Teaching at Menglait.
I had to learn to go with the flow as a teacher. Easily the most frustrating thing about teaching was the constant chatter of the students.
They never, ever, shut up! One walked into a classroom and it was as if one were invisible. There was no impact whatever on the students. It was hard for my ego to take. I understood it in a way but it did not make it any more tolerable.
It was not defiant chatter-it was just good natured idle chatter based on the reasonable premise that there was little point in listening to what the teacher said either because it wasn’t worth listening to or because, in as in my case, (I hope), you couldn’t as a student understand it.
At first I tried to and insist on total silence before I would continue but it required too much energy to do this. After a while I learned to tolerate a certain level of background noise which I would not have tolerated in other contexts.
The inattention was not defiance –it was actually just socialization. Yes, the kids were enjoying themselves – at my expense –or on my watch-as it were. But I learned that if I allowed them a certain amount of socialization time - they would then reciprocate by attempting the tasks I set them. This realisation came slowly –and took about two years to sink in.
In the end, I could set the task for the class and insist upon about ten to fifteen minutes maximum of concentration for most students. The rest was pretty much socialization dictated at their pace. This was how I survived. They liked my classes and I was a popular teacher at Menglait. Nevertheless it was grim at times and I had to keep reminding myself to smile. I determined I would try to smile . In the mornings the students always returned my smile. Menglait students taught me how to smile.
Most of the staff were quite pleasant –but there was one –the Head of
Maths who actively disliked me. I do not know why but she was rude to
the point of cutting me cold. Perhaps I upset her over my use of the
computer lab one day without her permission -I’m not sure.

**Task details**
Retype everything in the passage about teaching at Menglait from "In the end, I" down to "-I’m not sure.", keeping every word and punctuation mark unchanged.

**Dataset excerpt**

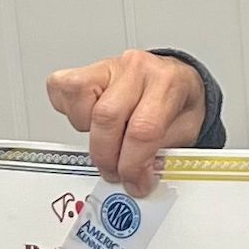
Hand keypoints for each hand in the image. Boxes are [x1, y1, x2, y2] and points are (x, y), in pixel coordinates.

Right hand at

**Exercise answer**
In the end, I could set the task for the class and insist upon about ten to fifteen minutes maximum of concentration for most students. The rest was pretty much socialization dictated at their pace. This was how I survived. They liked my classes and I was a popular teacher at Menglait. Nevertheless it was grim at times and I had to keep reminding myself to smile. I determined I would try to smile . In the mornings the students always returned my smile. Menglait students taught me how to smile.
Most of the staff were quite pleasant –but there was one –the Head of
Maths who actively disliked me. I do not know why but she was rude to
the point of cutting me cold. Perhaps I upset her over my use of the
computer lab one day without her permission -I’m not sure.